10Kh was the designation for the initial series of Soviet Union pulse jet engine powered air-launched cruise missiles, reverse engineered from the Fieseler Fi 103 (V-1) flying bomb, developed in the 1950s by OKB-52 under the leadership of Vladimir Nikolaevič Čelomej (Chelomey) and cancelled in the same decade.

== History ==
Reports of the German V-1 flying bomb attacks on London prompted Stalin to initiate a programme to develop a Soviet equivalent, commencing in June 1944. Vladimir Chelomey, who had been working on pulse jet engines, was assigned to the project in October 1944 and given control of OKB-52. The programme was assisted by the partial recovery of a V-1 by Soviet forces at the Blizna test range in Poland. The initial V-1 copy was called 10Kh and later Izdeliye 10 ("Article 10"). Serial production was scheduled to commence in March 1945 with 100 per month, increasing to 450 per month later that year.

By the end of 1944 the development of the D-3 pulse engine that propelled the 10Kh was at the prototype stage and the first production 10Kh was ready on 5 February 1945. As no launching ramps had been constructed, the first test was an air launch from a Petlyakov Pe-8 heavy bomber on 20 March 1945, near Tashkent. By 25 July, 66 missiles had been launched, of which 44 transitioned to autonomous flight, 22 of these reaching the range target and 20 maintaining the required heading. A batch of improved 10Kh (Izdeliye 30) were constructed with wooden wings, and 73 more air launches were performed in December 1948. A ground-launched variant called the 10KhN was also tested in 1948, which used rocket-assisted take-off from a ramp.

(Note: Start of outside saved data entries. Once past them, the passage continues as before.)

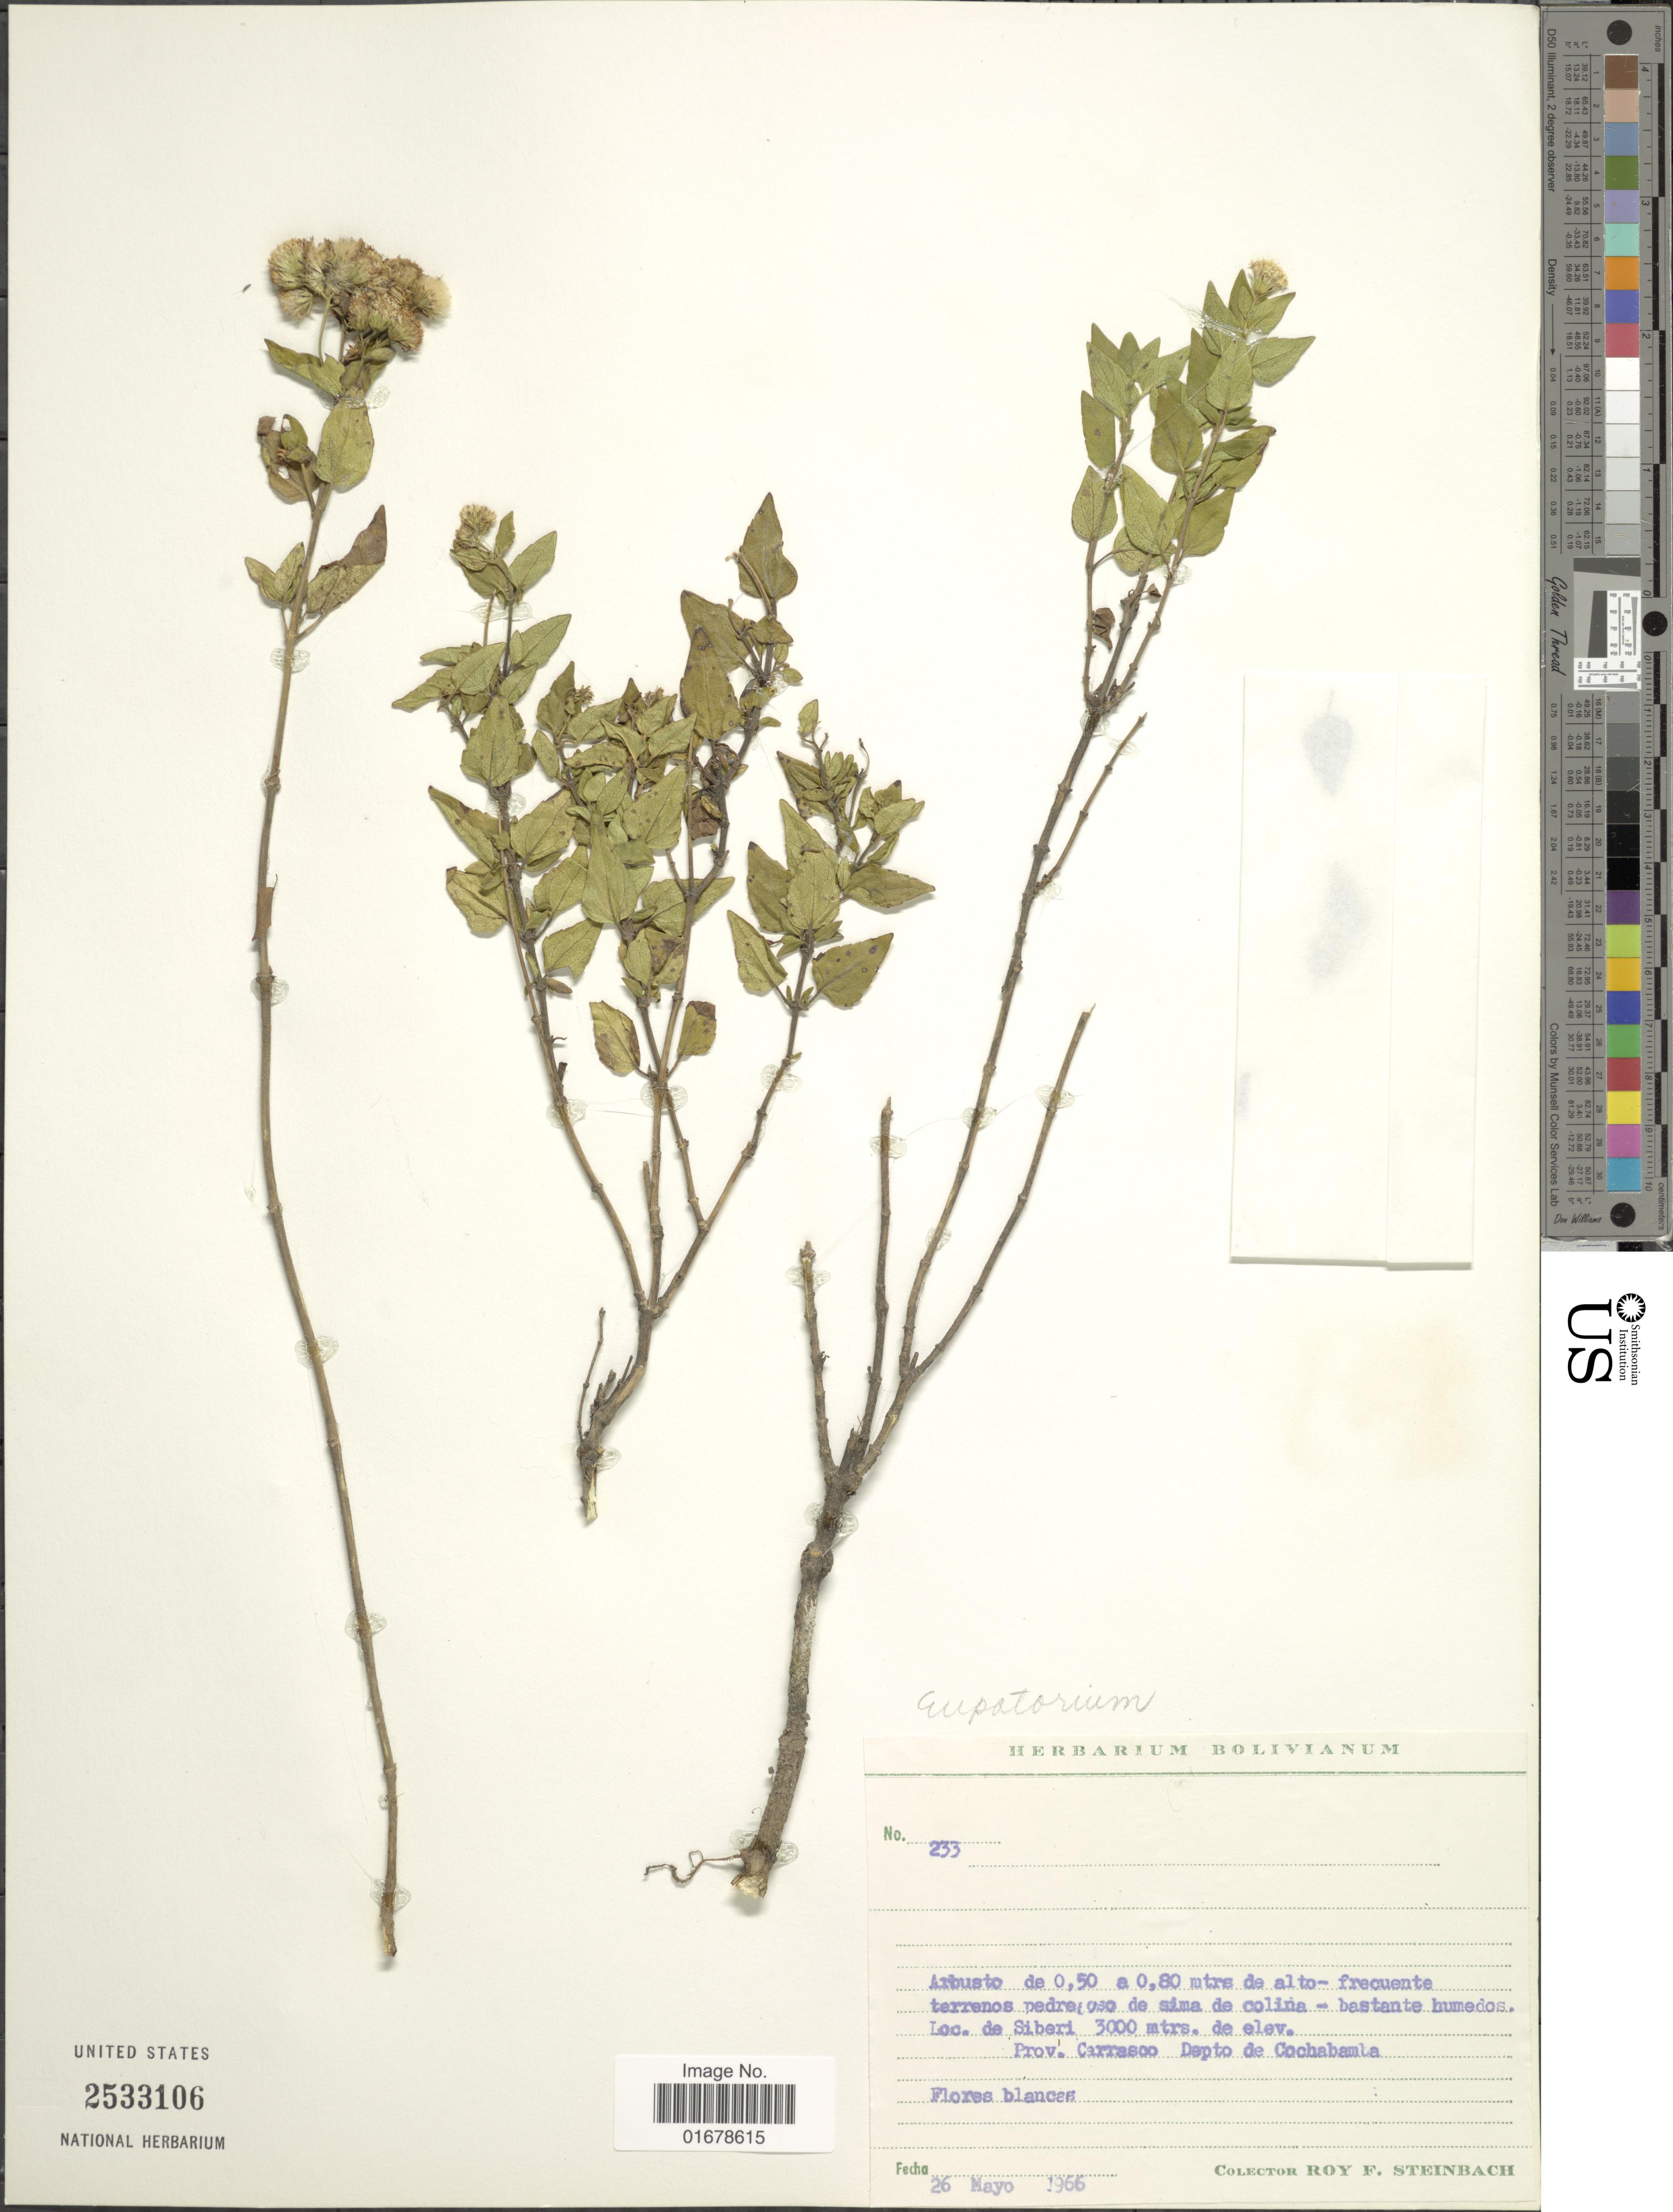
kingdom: Plantae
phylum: Tracheophyta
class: Magnoliopsida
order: Asterales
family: Asteraceae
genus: Ageratina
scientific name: Ageratina azangaroensis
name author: (Sch. Bip. ex Wedd.) R.M. King & H. Rob.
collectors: R. F. Steinbach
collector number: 233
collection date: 1966-05-26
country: Bolivia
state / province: Cochabamba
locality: De Siberi, Prov. Carrosaco < depto de Cochabamba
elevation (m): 3000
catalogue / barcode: US 2533106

The purpose of the first tests was to determine the feasibility of dropping the 10Kh missile from an aircraft in flight and ignite the pulse jet about 100 m below the mother-ship, but only six out of 22 missiles did so correctly. The second, more successful series of tests, achieved a success rate of 12 out of the 22 launched. The final tests were conducted to determine precision and effectiveness; six of 18 missiles launched impacted the target, and three detonated successfully, from four launched to determine effectiveness.

==Variants==
- 10Kh
The initial production version of the V-1 reverse engineered look-alike, powered by a single Chelomey D-3, reverse engineered Argus As014 engine.
- 10Kh Izdeliye 30
An improved version with wooden wings.
- 10KhN
A ground-launched version using rocket-assisted take-off gear to boost the missile up a launch ramp.
- 14Kh
A further development with revised wings of several configurations and structural material, powered by a single Chelomey D-5 engine.
- 14KhK1
A sub-version of the Kh14 powered by a single Chelomey D-6.
- 15Kh
A ship launched version.
- 16Kh
Experimental missiles using Kh10 airframes with single Chelomey D-6 engines, later tested with two Chelomey D-3 engines mounted side by side on V-configured pylons on the aft fuselage and extended tailplanes with rectangular fins and rudders at the tailplane tips.
- 17Kh
A ship launched version.
- 18Kh
A further development of the 10Kh series of cruise missiles.
- A gliding bomb
An un-powered gliding bomb was also derived from the 10Kh featuring a twin tail similar to the 16Kh in addition to a central fin, as well as a jettison-able undercarriage.